For 40 minutes, it looked like a reprieve for the Rangers, the rare night when they could temporarily escape their reality — the cellar of the Eastern Conference — of a lost season, encounter some glimmers of hope and snag a rare home win in regulation.

Even when they blew a two-goal lead, the Blueshirts still started overtime with nearly a full power play.

But with this edition of the Blueshirts, not even that can go right. They watched as Matvei Michkov scored the winner 2:10 into overtime with a gassed power-play unit stuck on the ice, falling 3-2 to the Flyers on Thursday to spoil the returns of defenseman Adam Fox and goaltender Igor Shesterkin from injuries and the returns of J.T. Miller and Vincent Trocheck from Team USA’s gold medal trip.

The resumption of their season following the Olympic break ended with the Blueshirts (22-29-7) opening a four-game homestand on a sour note.

“They just didn’t have any juice,” Sullivan said of Fox, Mika Zibanejad, J.T. Miller and Vincent Trocheck, who were all on the ice for the entire extra frame.

But until it all fell apart, just about everything went right for the Rangers. The night all started with the returns of Shesterkin and Fox, who both took their spots in the lineup for the first time since Jan. 5.

Trocheck and Miller were honored pregame for their gold medal, along with head coach Mike Sullivan (USA head coach), assistant coach David Quinn (USA assistant) and president and general manager Chris Drury (assistant GM) — who was greeted with nothing but boos given the current state of the Rangers team he’s directly responsible for.

Shesterkin, at times, looked like his vintage self. Fox manned his spot on the power play and with the top defensive pairing, though Sullivan said they’re still “capable of another level.”

For Fox, it marked just his fourth game since Nov. 29, as his brief return from a shoulder injury was followed almost immediately by a stint on long-term injured reserve for a lower-body injury. He felt “a little helpless” just watching as The Letter 2.0 — when Drury signaled a retool — dropped and he couldn’t do anything.

“[Fox has] missed a lot of hockey, so it’s gonna take him some time to get into the game speed, the game timing, things of that nature,” Sullivan said. “He’s missed so much time. I would anticipate Foxy getting better with each game that he plays.”
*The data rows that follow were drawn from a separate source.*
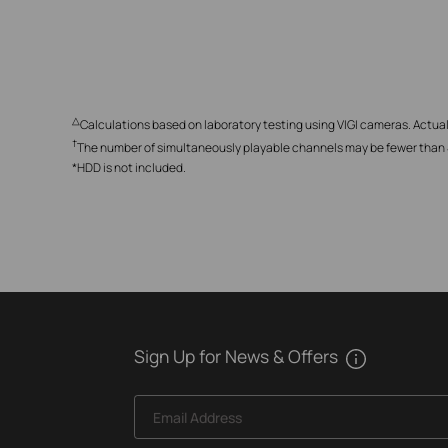
△
Calculations based on laboratory testing using VIGI cameras. Actual
†
The number of simultaneously playable channels may be fewer than 4,
*HDD is not included.
Sign Up for News & Offers
Email Address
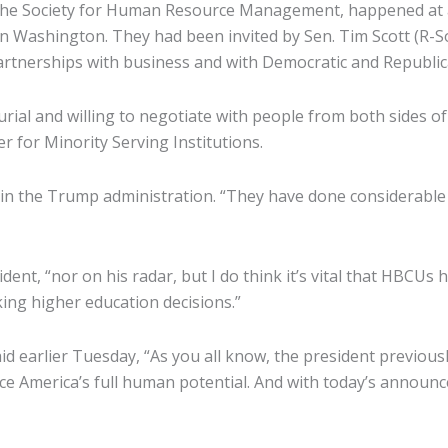
 the Society for Human Resource Management, happened at 
g in Washington. They had been invited by Sen. Tim Scott (R
artnerships with business and with Democratic and Republican
ial and willing to negotiate with people from both sides of
r for Minority Serving Institutions.
ust in the Trump administration. “They have done considerab
ident, “nor on his radar, but I do think it’s vital that HBCUs
king higher education decisions.”
 earlier Tuesday, “As you all know, the president previous
vance America’s full human potential. And with today’s anno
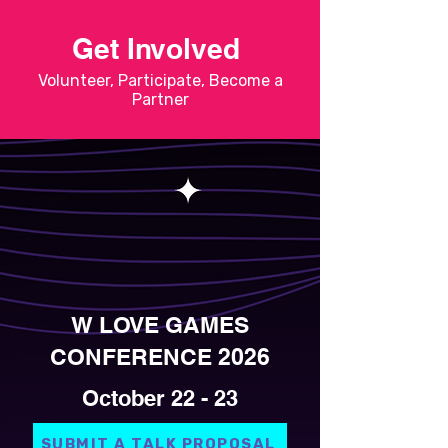
Get Involved
Volunteer, Participate, Become a
Partner
W LOVE GAMES
CONFERENCE 2026
October 22 - 23
SUBMIT A TALK PROPOSAL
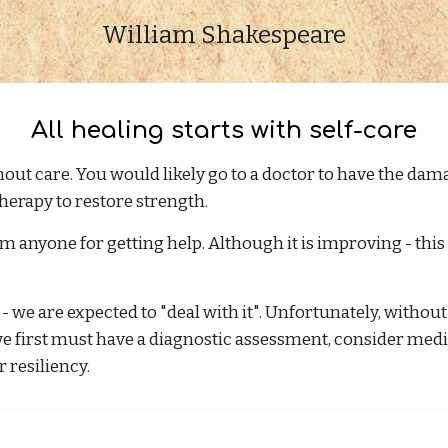
William Shakespeare
All healing starts with self-care
hout care. You would likely go to a doctor to have the dam
herapy to restore strength.
anyone for getting help. Although it is improving - this 
- we are expected to "deal with it". Unfortunately, withou
we first must have a diagnostic assessment, consider med
 resiliency.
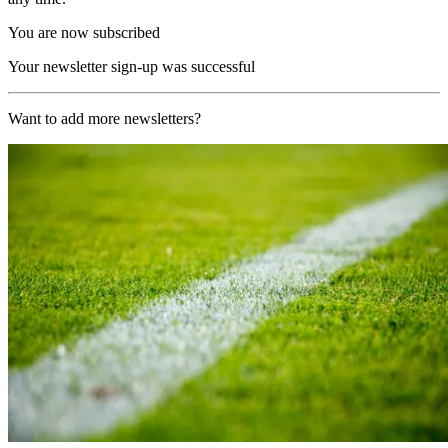
You are now subscribed
Your newsletter sign-up was successful
Want to add more newsletters?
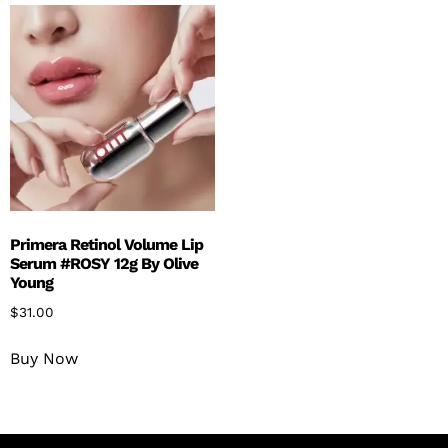
Primera Retinol Volume Lip
Serum #ROSY 12g By Olive
Young
$
31.00
Buy Now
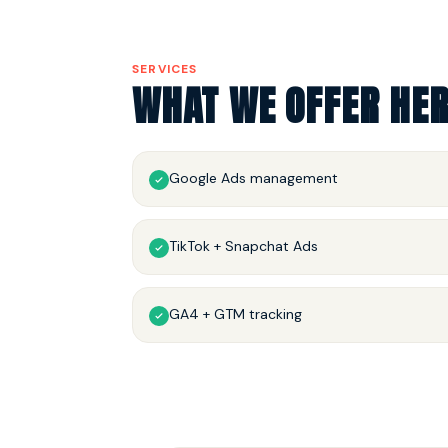
SERVICES
WHAT WE OFFER HE
Google Ads management
TikTok + Snapchat Ads
GA4 + GTM tracking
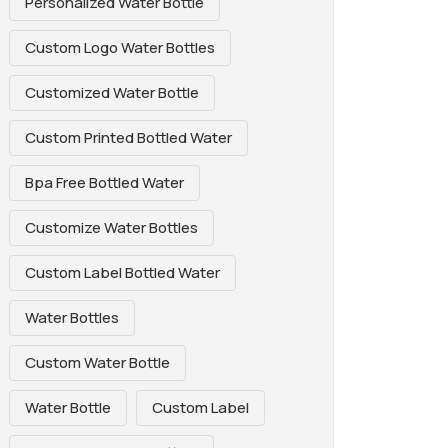
Personalized Water Bottle
Custom Logo Water Bottles
Customized Water Bottle
Custom Printed Bottled Water
Bpa Free Bottled Water
Customize Water Bottles
Custom Label Bottled Water
Water Bottles
Custom Water Bottle
Water Bottle
Custom Label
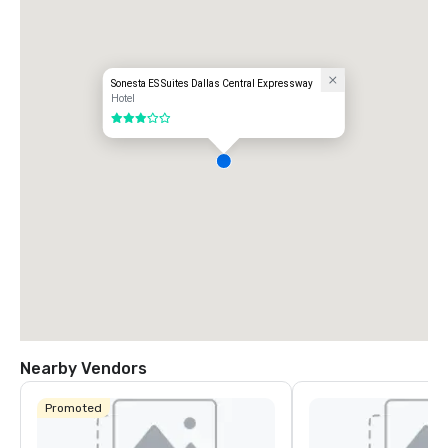
Sonesta ES Suites Dallas Central Expressway
Hotel
3 out of 5
Nearby Vendors
Promoted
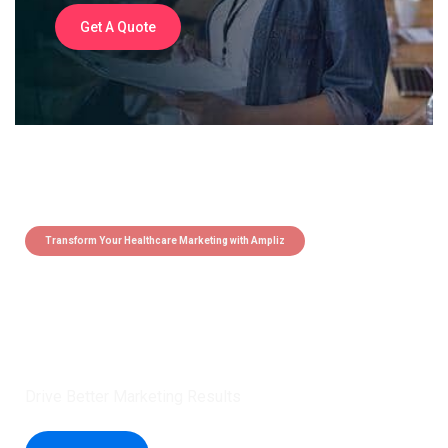
Get A Quote
Transform Your Healthcare Marketing with Ampliz
Claim 5 credits instantly to
boost your outreach with trusted
healthcare data.
Drive Better Marketing Results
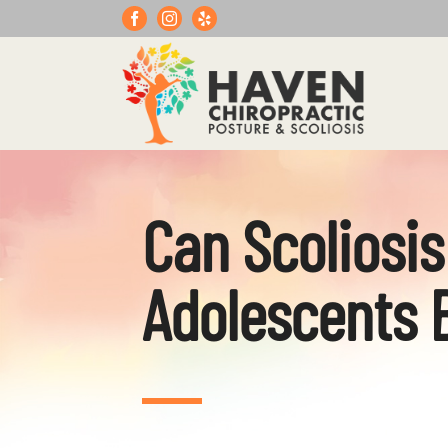
Skip
to
content
Can Scoliosis
Adolescents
Even with the Rangers’ stars acclimating, they still took a 2-0 lead behind unlikely contributors. Fourth-line center Sam Carrick flung a puck from the boards that somehow got past Samuel Ersson for the Blueshirts’ first goal — and his fourth of the season — midway through the third period.

Alexis Lafrenière, in the middle of another disappointing season with his name swirling in trade rumors, scored 1:23 into the second period too.



Shesterkin, until allowing the trio of goals across the final two-plus frames, turned aside shot after shot, including some tricky rebounds.

Three minutes into the second, Carl Grundstrom and Jamie Drysdale had chances that Shesterkin stopped, and another Flyers shot went wide. When Owen Tippett’s shot gave Noah Cates an open lane from the right side, Shesterkin managed to knock the puck away with his glove.

Eventually, Michkov scored his first tally on the power play later in the frame, Trevor Zegras tied it just 39 seconds into the third and Michkov won it with his second after the Blueshirts failed to capitalize with the man-advantage for the third time Thursday.

The Rangers had a chance to push all of their pressing issues aside for another day.

They had a chance to make sure a celebratory night at the Garden ended that way when fans spilled out the exits and onto the streets.

They had a chance to forget that their roster might look entirely different a week from now when the March 6 trade deadline arrives, to still emerge with a win even as young players — such as Noah Laba and Brennan Othmann — received extra chances with the penalty kill because Sullivan wanted “to see what they’re capable of” while using Zibanejad, Miller and Trocheck less in those spots.

That, as much as the Artemi Panarin trade and The Letter 2.0, is a clear sign of a retool.

Instead, by the time overtime ended, their season-long problems had come right back into focus.